# Material shown:

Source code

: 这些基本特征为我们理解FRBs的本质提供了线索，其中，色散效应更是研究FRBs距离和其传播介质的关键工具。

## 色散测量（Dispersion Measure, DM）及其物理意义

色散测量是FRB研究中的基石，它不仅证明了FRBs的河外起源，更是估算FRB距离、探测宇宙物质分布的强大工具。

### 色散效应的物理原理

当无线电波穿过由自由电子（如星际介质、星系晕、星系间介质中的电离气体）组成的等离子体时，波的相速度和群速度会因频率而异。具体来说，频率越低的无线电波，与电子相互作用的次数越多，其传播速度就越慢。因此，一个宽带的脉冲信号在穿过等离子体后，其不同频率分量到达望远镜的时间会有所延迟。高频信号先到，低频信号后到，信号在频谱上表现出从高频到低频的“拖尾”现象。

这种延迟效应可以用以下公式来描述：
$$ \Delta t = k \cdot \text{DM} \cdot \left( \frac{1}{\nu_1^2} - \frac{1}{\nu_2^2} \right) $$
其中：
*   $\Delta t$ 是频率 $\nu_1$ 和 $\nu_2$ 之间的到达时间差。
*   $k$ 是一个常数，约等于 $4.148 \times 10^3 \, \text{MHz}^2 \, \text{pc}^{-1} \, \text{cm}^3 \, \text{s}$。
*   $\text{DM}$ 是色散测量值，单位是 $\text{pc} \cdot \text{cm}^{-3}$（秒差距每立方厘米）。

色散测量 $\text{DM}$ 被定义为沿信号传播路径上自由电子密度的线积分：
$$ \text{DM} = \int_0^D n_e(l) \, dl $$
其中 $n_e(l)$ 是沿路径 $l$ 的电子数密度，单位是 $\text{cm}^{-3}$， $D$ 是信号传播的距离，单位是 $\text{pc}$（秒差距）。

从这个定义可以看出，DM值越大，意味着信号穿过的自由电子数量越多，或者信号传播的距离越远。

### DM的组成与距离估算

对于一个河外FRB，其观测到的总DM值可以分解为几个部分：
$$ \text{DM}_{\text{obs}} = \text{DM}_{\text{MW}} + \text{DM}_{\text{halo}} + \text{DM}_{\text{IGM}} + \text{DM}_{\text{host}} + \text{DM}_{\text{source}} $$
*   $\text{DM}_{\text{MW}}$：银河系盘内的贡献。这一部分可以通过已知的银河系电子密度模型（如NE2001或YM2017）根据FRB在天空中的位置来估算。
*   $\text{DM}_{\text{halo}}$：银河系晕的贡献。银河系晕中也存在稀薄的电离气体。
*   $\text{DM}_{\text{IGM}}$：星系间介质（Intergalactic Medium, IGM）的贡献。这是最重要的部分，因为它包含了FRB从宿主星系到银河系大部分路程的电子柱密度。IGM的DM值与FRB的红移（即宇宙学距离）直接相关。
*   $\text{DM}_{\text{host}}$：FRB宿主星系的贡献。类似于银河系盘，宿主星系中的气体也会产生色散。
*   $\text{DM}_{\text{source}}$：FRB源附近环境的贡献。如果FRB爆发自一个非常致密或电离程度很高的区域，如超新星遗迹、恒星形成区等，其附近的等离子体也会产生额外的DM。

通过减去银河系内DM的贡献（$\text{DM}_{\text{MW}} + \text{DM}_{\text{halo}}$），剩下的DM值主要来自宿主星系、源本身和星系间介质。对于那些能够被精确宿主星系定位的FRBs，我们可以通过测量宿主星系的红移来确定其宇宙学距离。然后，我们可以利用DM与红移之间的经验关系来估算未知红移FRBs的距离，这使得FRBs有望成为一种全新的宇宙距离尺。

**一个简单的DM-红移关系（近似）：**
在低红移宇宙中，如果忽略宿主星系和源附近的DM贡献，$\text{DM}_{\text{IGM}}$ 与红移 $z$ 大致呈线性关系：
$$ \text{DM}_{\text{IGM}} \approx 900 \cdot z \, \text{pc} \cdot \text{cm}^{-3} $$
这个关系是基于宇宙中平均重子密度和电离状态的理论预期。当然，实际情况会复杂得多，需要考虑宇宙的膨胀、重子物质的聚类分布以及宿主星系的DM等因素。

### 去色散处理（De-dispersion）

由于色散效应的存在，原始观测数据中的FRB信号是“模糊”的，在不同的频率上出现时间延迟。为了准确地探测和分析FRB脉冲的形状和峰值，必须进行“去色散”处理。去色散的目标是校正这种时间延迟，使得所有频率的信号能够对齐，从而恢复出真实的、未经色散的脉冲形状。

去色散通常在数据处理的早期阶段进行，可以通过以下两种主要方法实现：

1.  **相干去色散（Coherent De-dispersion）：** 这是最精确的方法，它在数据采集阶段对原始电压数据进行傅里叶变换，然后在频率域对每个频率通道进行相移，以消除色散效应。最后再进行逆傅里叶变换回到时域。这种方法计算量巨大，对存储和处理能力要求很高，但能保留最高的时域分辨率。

# Task prompt:
Copy out every line in the items above that contains the string "host".

# Written answer:
$$ \text{DM}_{\text{obs}} = \text{DM}_{\text{MW}} + \text{DM}_{\text{halo}} + \text{DM}_{\text{IGM}} + \text{DM}_{\text{host}} + \text{DM}_{\text{source}} $$
*   $\text{DM}_{\text{host}}$：FRB宿主星系的贡献。类似于银河系盘，宿主星系中的气体也会产生色散。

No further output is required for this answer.